There is also going to be a long time lag before these changes come into effect. The bill is short on detail, as the meat on the bones of the proposals will be provided by a newly appointed Director of Legal Aid. This will take time. Many in the legal sector are also suggesting that this is a white elephant – too complicated and unworkable to ever be implemented.

Whether that is optimism or complacency is not clear. However this bill does give the government
all the powers needed to bring in means testing at the police station. The bill also grants the ‘relevant authority’(which is not fully defined) direct access to HMRC /government data, including
our benefit / employment status, income, and even the name and address of our employers. This level of data sharing should in itself be ringing alarm bells.

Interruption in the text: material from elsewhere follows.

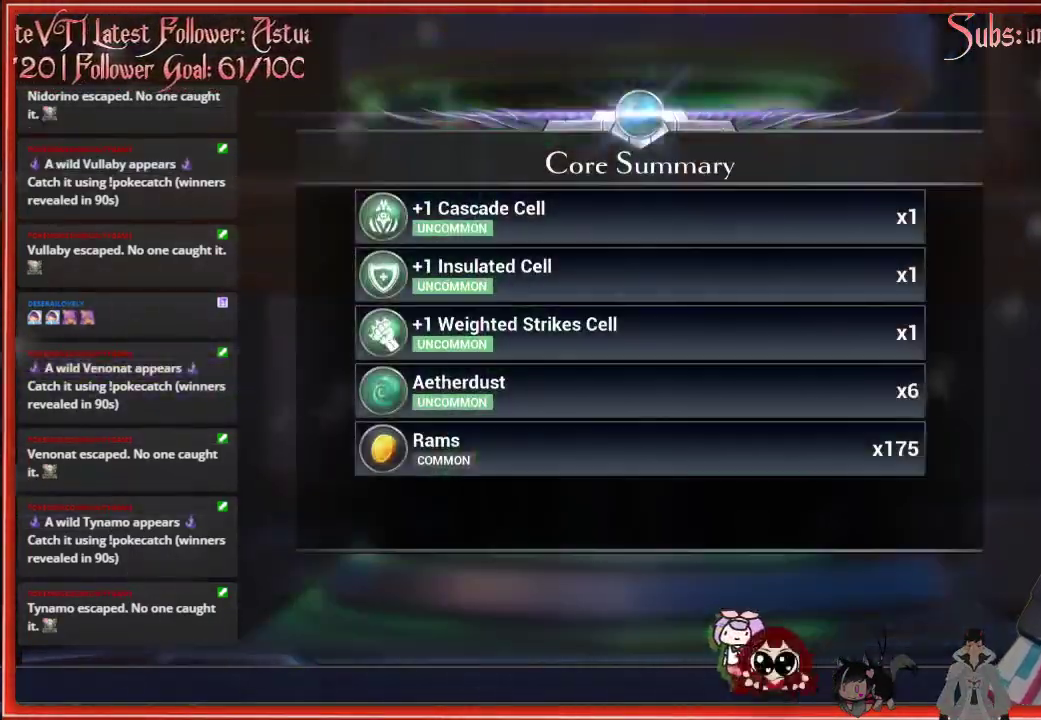
{"buttons": [], "left_stick": "center", "right_stick": "center", "events": []}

Those that do manage to get legal aid will also find some nasty restrictions getting in the way. Defendants may find themselves unable to get legal aid for any solicitor other than the one who gave them initial legal advice in the police station – even if they were unhappy with the advice they received. And police station advice is even more likely to be delivered over the phone, not in person, making it even harder for vulnerable people to fully understand what is happening to them.

The police, who already routinely abuse their powers on the streets, will now find it much, much easier to abuse their powers in the police station. There will be even more scope to make that unlawful arrest, or to order that unjustified strip search, and there will be increasingly fewer opportunities to hold Hogan-Howe’s ‘Total Policing’ in check.

We all know there is no need in today’s society to have committed a crime before being arrested. Being on a demonstration is frequently enough, particularly if you also happen to be young, and even more so if you happen to be both young and black.

Just last week the Metropolitan police stated they had arrested one hundred and forty three people on a Congolese demonstration. It didn’t seem to matter to the Met that those demonstrating had close family and community ties to the victims of a regime which has killed 8 million people and raped a million women.

In an attempt to take their grievances to Downing Street,the demonstrators found themselves shoved, kettled, beaten by police batons and finally arrested. With only a basic understanding of the criminal justice system, many of them would be easy prey for a system that denied them legal help and advice.

The LASPO act will give a big boost to the new era of ‘robust policing’ and this is – or at least should be – a problem for all of us. The police frequently boast that they ‘can do anything we want’. As far as the criminal justice system is concerned, it is looking increasingly like they are right.